US retail sales in July were much stronger than expected, rising by 1% m/m in nominal terms. That compared with flat activity a month earlier and expectations of a 0.4% gain. Core retail sales, which feeds into calculations of GDP, rose by 0.3% m/m compared with expectations of a 0.1% gain. The strong performance of consumer data is pushing back against fears that the US is poised to imminently enter a recession after weaker jobs numbers were released earlier this month. Weekly jobs numbers also showed some improvement with initial jobless claims for the week of August 10 dropping to 227k from 233k a week earlier while continuing claims also declined. Markets are continuing to pare their rate cut expectations for September further away from 50bps.
The UK economy expanded by 0.6% q/q in Q2 2024, slightly slower than 0.7% recorded in Q1 but much stronger than levels recorded in 2023, when the UK entered a recession in the second half of the year.
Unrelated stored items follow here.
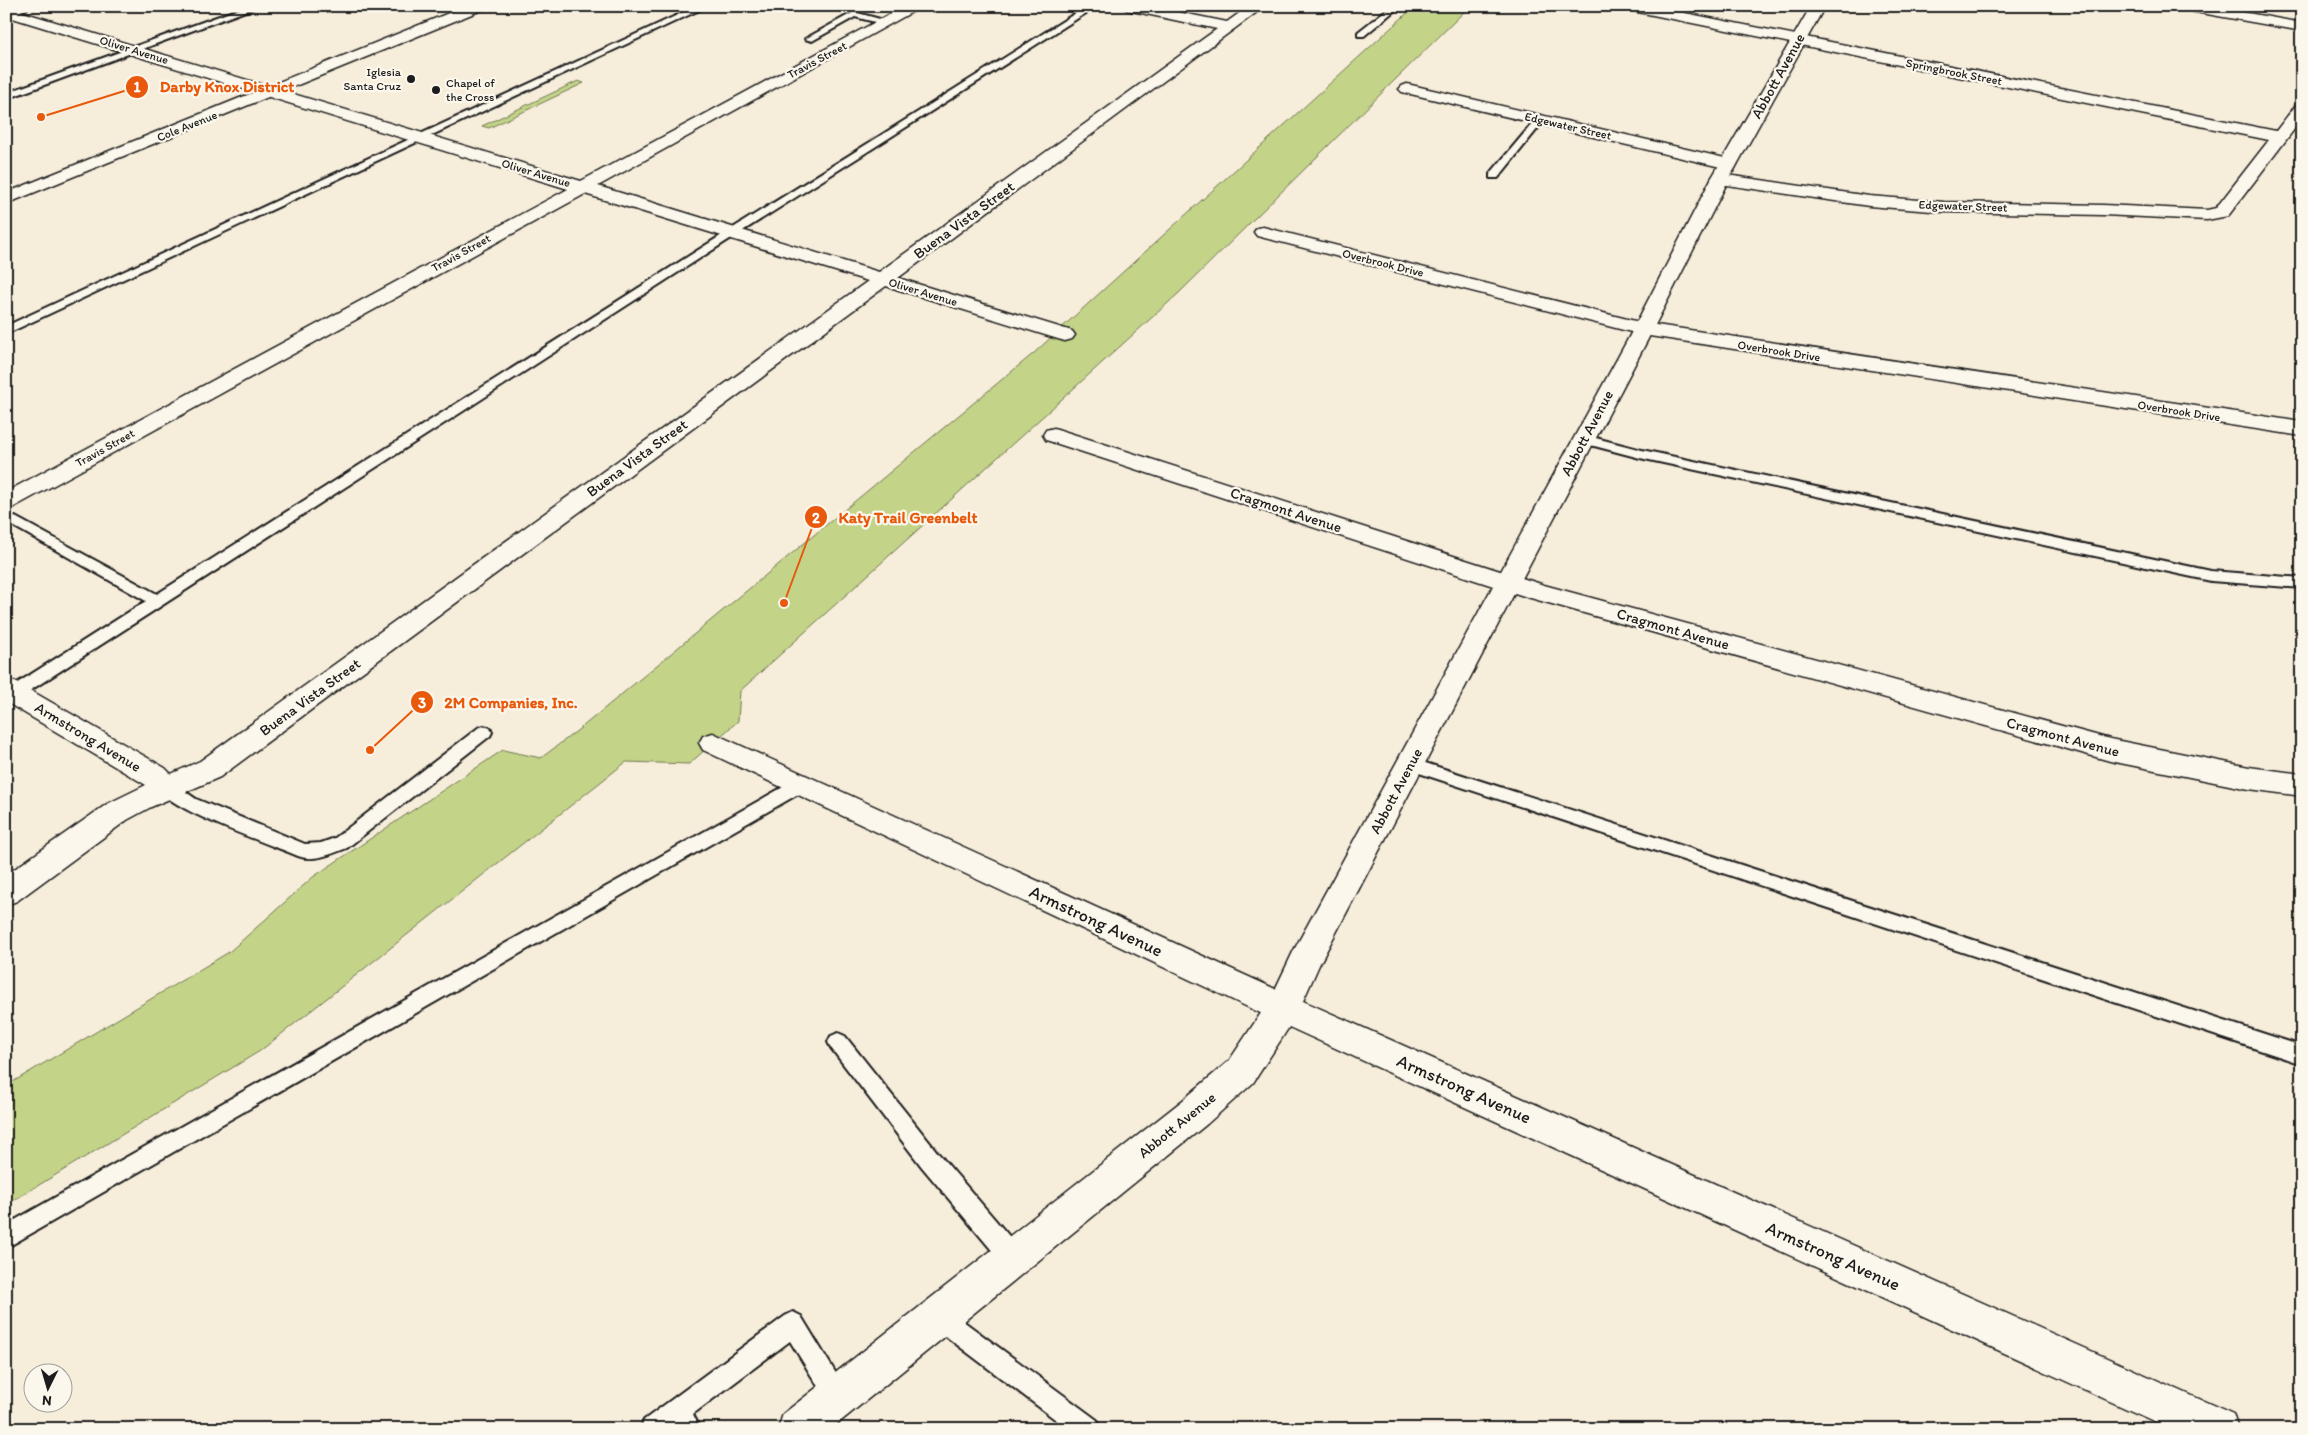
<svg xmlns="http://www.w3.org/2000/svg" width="2308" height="1435" font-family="Itim,sans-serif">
	<rect width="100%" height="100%" fill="#f7eddb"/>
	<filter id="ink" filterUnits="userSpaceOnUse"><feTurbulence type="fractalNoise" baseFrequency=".02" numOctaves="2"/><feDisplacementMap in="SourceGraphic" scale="10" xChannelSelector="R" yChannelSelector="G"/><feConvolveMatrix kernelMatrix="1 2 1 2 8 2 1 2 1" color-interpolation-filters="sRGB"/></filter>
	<g filter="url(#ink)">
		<path fill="#c3d388" stroke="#707852" d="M 1415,6 L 1470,6 L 1179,293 L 740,691 L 738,721 L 689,764 L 626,762 L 260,1051 L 6,1205 L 6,1086 L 229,952 L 313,877 L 503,750 L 541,758 L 582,727 L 1034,353 Z
			M 578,81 L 584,83 L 489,128 L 482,126 Z"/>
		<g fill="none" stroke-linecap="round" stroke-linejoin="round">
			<defs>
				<path id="service" d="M 247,6 L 259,6 L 6,99 L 6,93 Z
					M 697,6 L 708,6 L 6,334 L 6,326 Z
					M 1087,6 L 1097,6 L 722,244 L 20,697 L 14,699 L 8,697 L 6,693 L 8,689 L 146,601 L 6,522 L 6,512 L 157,594 L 714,240 Z
					M 1385,6 L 1393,6 L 1394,11 L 1364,36 L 1358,36 L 1358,32 L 1386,10 Z
					M 854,12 L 891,22 L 887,25 L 855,17 L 812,41 L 805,39 Z
					M 1540,117 L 1545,120 L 1543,122 L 1498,178 L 1490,178 L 1490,174 L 1537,118 Z
					M 1584,435 L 1642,450 L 2211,571 L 2302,578 L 2302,588 L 2211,581 L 1640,458 L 1579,442 L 1577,439 L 1579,436 Z
					M 484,726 L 490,728 L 492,732 L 490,736 L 347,848 C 331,854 315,862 298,856 C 270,844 171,811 158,788 L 161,783 L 167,781 L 173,783 L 196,799 L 305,844 L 321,843 L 335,838 L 478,728 Z
					M 1410,758 L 2302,1046 L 2302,1064 L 1404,768 L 1402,764 L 1404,760 Z
					M 801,777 L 807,779 L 810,784 L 807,789 L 6,1248 L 6,1225 Z
					M 838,1033 L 845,1036 L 938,1153 L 1021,1250 L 1024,1258 L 1021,1266 L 1013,1269 L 1005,1266 L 922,1167 L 831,1048 L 828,1042 L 831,1036 Z
					M 939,1305 L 947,1309 L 1097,1420 L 1100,1429 L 1068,1429 L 931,1325 L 927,1317 L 931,1309 Z
					M 793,1312 L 801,1316 L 846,1390 L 850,1398 L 846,1406 L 838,1410 L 830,1406 L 790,1341 L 693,1414 L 700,1429 L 641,1429 L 644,1420 L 785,1316 Z"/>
				<path id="minor" d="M 905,6 L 923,6 L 598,186 L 879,272 L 1217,29 L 1127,10 L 1120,6 L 1148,6 L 1227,22 L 1249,6 L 1265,6 L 898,278 L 1072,331 L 1075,335 L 1072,339 L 1065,341 L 1058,339 L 886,286 L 220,777 L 151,807 L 127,820 L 17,901 L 6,905 L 6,875 L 107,804 L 146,785 L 6,702 L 6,679 L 16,682 L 165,768 L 171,774 L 200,761 L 868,281 L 585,194 L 14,507 L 6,509 L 6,492 L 568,189 L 6,16 L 6,7 L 581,181 Z
					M 1621,6 L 1650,6 L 2276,131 L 2296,105 L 2302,103 L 2302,119 L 2228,216 L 2207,220 L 2103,215 L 1944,212 L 1869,206 L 1720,184 L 1714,183 L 1711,179 L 1714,175 L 1720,174 L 1869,196 L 1944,202 L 2103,205 L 2207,210 L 2216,208 L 2269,140 L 1628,10 Z
					M 1407,84 L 1729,159 L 1735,160 L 1737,164 L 1735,168 L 1729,169 L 1402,92 L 1399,89 L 1402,86 Z
					M 1263,227 L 1643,323 L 2302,422 L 2302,436 L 1643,335 L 1257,236 L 1254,232 L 1257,228 Z
					M 1054,428 L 1544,585 L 2110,739 L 2249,767 L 2302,774 L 2302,796 L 2249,789 L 2110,761 L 1527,597 L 1046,440 L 1043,435 L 1046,430 Z
					M 713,733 L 1295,998 L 1300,1008 L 1295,1018 L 1283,1023 L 1271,1018 L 703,750 L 699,743 L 703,736 Z"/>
				<path id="tertiary" d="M 6,6 L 29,6 L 27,9 L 6,15 Z
					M 466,6 L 486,6 L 484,9 L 6,204 L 6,193 Z
					M 1811,6 L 1825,6 L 1729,179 L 1648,339 L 1319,965 L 1303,1001 L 2233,1414 L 2238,1429 L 2171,1429 L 1289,1027 L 1253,1083 L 1207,1124 L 831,1429 L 778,1429 L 783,1414 L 1183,1100 L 1229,1061 L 1271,998 L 1294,950 L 1628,339 L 1711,179 Z"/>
				<path id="secondary" d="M 2177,6 L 2209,6 L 2302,23 L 2302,31 L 2184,10 Z"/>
			</defs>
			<use href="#service" stroke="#1c1c1c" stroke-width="4"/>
			<use href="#minor" stroke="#1c1c1c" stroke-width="3"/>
			<use href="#tertiary" stroke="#1c1c1c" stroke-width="3"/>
			<use href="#secondary" stroke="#1c1c1c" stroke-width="3"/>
			<use href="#service" fill="#fbf7ec" fill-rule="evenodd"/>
			<use href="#minor" fill="#fbf7ec" fill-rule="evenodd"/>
			<use href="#tertiary" fill="#fbf7ec" fill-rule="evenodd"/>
			<use href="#secondary" fill="#fbf7ec" fill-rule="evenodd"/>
		</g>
	</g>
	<g fill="#1c1c1c" stroke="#fbf7ec" stroke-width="2">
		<circle cx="411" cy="79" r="5"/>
		<circle cx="436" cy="90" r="5"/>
	</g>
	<g text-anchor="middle" stroke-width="4.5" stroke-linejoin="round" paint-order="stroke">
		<g font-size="12" fill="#1c1c1c" stroke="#fbf7ec">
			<text transform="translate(134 50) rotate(17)" y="4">Oliver Avenue</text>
			<text transform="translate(817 60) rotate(-28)" y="4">Travis Street</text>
			<text transform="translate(1954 72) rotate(11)" y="4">Springbrook Street</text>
			<text transform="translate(187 126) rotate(-22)" y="4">Cole Avenue</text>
			<text transform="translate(1568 126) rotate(13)" y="4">Edgewater Street</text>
			<text transform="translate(536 173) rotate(17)" y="4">Oliver Avenue</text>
			<text transform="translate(1963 206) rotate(2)" y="4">Edgewater Street</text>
			<text transform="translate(461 253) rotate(-29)" y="4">Travis Street</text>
			<text transform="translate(1383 263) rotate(14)" y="4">Overbrook Drive</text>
			<text transform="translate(923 292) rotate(17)" y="4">Oliver Avenue</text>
			<text transform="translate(1779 351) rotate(9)" y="4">Overbrook Drive</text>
			<text transform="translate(2179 411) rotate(9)" y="4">Overbrook Drive</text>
			<text transform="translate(105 448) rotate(-29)" y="4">Travis Street</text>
		</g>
		<g font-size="12" fill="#1c1c1c" stroke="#fbf7ec" text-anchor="end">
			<text x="401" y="76">Iglesia<tspan x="401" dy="14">Santa Cruz</tspan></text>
			<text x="446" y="87" text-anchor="start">Chapel of<tspan x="446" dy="14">the Cross</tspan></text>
		</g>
		<g font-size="15" fill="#1c1c1c" stroke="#fbf7ec">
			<text transform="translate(1778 76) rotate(-61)" y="5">Abbott Avenue</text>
			<text transform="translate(964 220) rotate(-36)" y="5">Buena Vista Street</text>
			<text transform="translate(1587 433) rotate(-62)" y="5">Abbott Avenue</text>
			<text transform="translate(637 458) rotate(-36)" y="5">Buena Vista Street</text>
			<text transform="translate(1286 510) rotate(18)" y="5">Cragmont Avenue</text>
			<text transform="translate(1673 629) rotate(16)" y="5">Cragmont Avenue</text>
			<text transform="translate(310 697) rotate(-36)" y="5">Buena Vista Street</text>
			<text transform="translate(88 737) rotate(31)" y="5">Armstrong Avenue</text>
			<text transform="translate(2063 737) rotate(15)" y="5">Cragmont Avenue</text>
			<text transform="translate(1396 791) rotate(-62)" y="5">Abbott Avenue</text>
			<text transform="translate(1177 1125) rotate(-39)" y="5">Abbott Avenue</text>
		</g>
		<g font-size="18" fill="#1c1c1c" stroke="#fbf7ec">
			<text transform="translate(1096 921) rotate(25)" y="6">Armstrong Avenue</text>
			<text transform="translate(1464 1089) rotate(24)" y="6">Armstrong Avenue</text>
			<text transform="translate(1833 1256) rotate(24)" y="6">Armstrong Avenue</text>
		</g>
	</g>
	<path fill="none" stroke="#e8590c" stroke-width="2" d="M41 117L137 87M784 603L816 517M370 750L422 702"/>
	<g fill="#e8590c" stroke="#fbf7ec" stroke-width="2">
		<circle cx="41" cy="117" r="5"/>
		<circle cx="784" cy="603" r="5"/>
		<circle cx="370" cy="750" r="5"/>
		<circle cx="137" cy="87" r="12"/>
		<circle cx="816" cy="517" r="12"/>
		<circle cx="422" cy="702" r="12"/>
	</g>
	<g font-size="15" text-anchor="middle" font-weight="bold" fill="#fff">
		<text x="137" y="92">1</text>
		<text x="816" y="523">2</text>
		<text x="422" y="708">3</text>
	</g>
	<g font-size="16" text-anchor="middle" font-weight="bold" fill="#e8590c" stroke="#fbf7ec" stroke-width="4.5" stroke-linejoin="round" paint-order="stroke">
		<text x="227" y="92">Darby Knox District</text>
		<text x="908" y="523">Katy Trail Greenbelt</text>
		<text x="511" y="708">2M Companies, Inc.</text>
	</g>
	<rect width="2308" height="1435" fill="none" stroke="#fbf7ec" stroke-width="25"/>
	<rect x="12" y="12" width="2283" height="1410" fill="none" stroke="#1c1c1c" stroke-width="2" filter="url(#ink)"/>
	<g transform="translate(48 1388) rotate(185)"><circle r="24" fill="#fbf7ec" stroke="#a29f99"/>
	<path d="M0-4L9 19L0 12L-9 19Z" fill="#1c1c1c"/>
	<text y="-8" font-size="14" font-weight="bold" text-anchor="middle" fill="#1c1c1c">N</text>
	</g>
</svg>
Consumer spending rose by 0.2% q/q in Q2, down from 0.4% in the prior period, while fixed capital formation—investment—rose by 0.4%. In terms of contribution to growth, capital formation was the largest share while net exports were a drag on overall growth thanks to a strong rise in imports. The Bank of England is likely to cut rates later this year which should provide more tailwinds for the UK economy while wage growth continues to be positive in inflation-adjusted terms.
Inflation in Saudi Arabia was marginally faster in July at 1.53% y/y, up from 1.5% a month earlier. On a monthly basis, prices were up 0.1%. As has been the consistent trend this year, housing and utilities have been the big drive of inflation with the subcomponent of the CPI basket up 9.3% y/y in July. Rental prices in particular were up by 12% according to the General Authority for Statistics. Food prices were up 0.4% y/y while transport and communication costs were both lower.